Ridding ourselves of cash will require new thinking on customer interaction, crime, value, and even cars. Take, for instance, E-ZPass, the electronic toll-collection system that enables automated payment on bridges, tunnels, and turnpikes across 14 states in the U.S.. Cars with dashboard-mounted tags pass radio antennas that register the car and process payment on prepaid accounts. Some fast food restaurants are already employing similar technology to collect payments from drive-thru customers, suggesting cars could be like credit cards, giving new meaning to the term mobile payment. Gas stations could automatically deduct payments from windshields, and, along with facial recognition, similar technology will likely increasingly be used to expedite border crossings, issue traffic tickets, and clock employees in for work.
Money 3.0 will quicken checkout lines, reduce transaction costs, and let clerks focus on customer service instead of handling cash. Human errors are minimized when point-of-sale work is limited to scanning, bagging, and tapping the customer’s watch or finger, and there’s no need to calculate change. In addition, merchants can use smart technology to analyze customer spending habits to offer incentives and personalized shopping information. As Square founder Jack Dorsey puts it, “It’s not about killing cash. It’s about being able to account for your entire business.” And when consumers pay with cards or mobile technology they tend to spend more—even twice as much as when making cash purchases, according to a 2001 MIT study.
Mobile payment systems also promise to help governments run smarter, especially if they result in less use of cash. Cash currently floats around pockets, registers, and mattresses unaccounted for. If economists and statisticians could analyze the movement of money in real time, underlying patterns might help show the causes of poverty, bubbles, or inefficiencies. Could the next downtick in national grocery spending be identified within hours, and warn quickly of potential economic trouble?
Monetary policy may be more flexible too. M0, the economic term used to identify total notes and coins in circulation, will disappear. There will be no need to print money; governments will instead add zeroes to the non-M0 money supply via central bank buying and eased interest rates. This flexibility may scare the Ron Pauls of the world, but is already a reality. Only 7% of the world’s total money supply exists in M0 bank notes and will be even less. Governments would save money.
Each year, the U.S. Bureau of Engraving and Printing spends $660 million producing new notes. The cost of mining and minting coins is $2.9 billion. An additional $260 million is lost to counterfeiting. Cash no longer needs replacing if it is just ones and zeros in cyberspace. Convenience will expand and crime may shrink.
No cash registers may mean no robberies. Banks will be safer as the incentive to rob them will decrease as does the cash on hand. Pickpocketing has already dropped significantly, particularly in countries with easy access to cashless payment and security cameras. There is no incentive for thieves to steal wallets if they only contain family photos. New York City, for example, had 23,000 reported pickpocketing incidents in 1990. Today, occurrences are so rare that the police department no longer keeps track of the antiquated crime—it allocates resources to increasing thefts of iPhones and cybercrime instead.
Virtual payments, ironically, leave more physical records. Tracking digital funds leaves less room for things like anonymous drug trafficking, tax evasion, and terrorism financing. Why would the criminals accept brief cases of cash when those notes won’t be welcome elsewhere? Depositing such large sums in accounts immediately raises red flags for authorities.

Dataset records
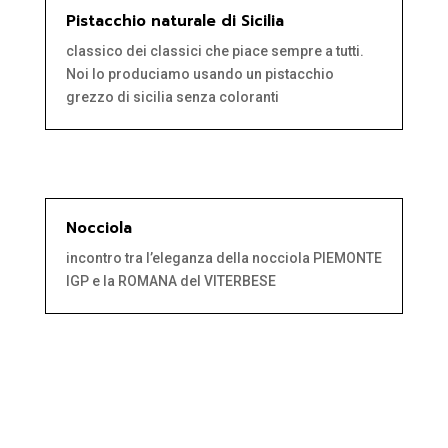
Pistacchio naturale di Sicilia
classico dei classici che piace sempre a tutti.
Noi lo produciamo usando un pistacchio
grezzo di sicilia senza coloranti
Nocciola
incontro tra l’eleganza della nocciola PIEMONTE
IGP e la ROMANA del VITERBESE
...
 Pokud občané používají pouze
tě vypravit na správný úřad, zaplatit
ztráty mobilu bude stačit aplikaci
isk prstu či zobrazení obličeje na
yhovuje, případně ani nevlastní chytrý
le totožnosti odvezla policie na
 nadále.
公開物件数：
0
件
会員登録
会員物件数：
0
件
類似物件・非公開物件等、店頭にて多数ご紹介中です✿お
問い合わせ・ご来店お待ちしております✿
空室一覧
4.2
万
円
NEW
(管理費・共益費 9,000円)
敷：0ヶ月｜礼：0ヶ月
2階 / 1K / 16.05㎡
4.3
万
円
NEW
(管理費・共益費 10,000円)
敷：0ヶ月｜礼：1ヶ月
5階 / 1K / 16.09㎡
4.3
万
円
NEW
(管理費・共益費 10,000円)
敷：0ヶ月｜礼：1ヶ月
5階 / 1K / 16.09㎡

Exercise requirements –
- a) In the passage on going cashless, how much does the U.S. Bureau of Engraving and Printing spend each year producing new notes?
- b) Print the part of the passage on going cashless between "Monetary policy may" and "crime may shrink.", inclusive, word for word.

Responses by item number –
- a) $660 million.

- b)
Monetary policy may be more flexible too. M0, the economic term used to identify total notes and coins in circulation, will disappear. There will be no need to print money; governments will instead add zeroes to the non-M0 money supply via central bank buying and eased interest rates. This flexibility may scare the Ron Pauls of the world, but is already a reality. Only 7% of the world’s total money supply exists in M0 bank notes and will be even less. Governments would save money.
Each year, the U.S. Bureau of Engraving and Printing spends $660 million producing new notes. The cost of mining and minting coins is $2.9 billion. An additional $260 million is lost to counterfeiting. Cash no longer needs replacing if it is just ones and zeros in cyberspace. Convenience will expand and crime may shrink.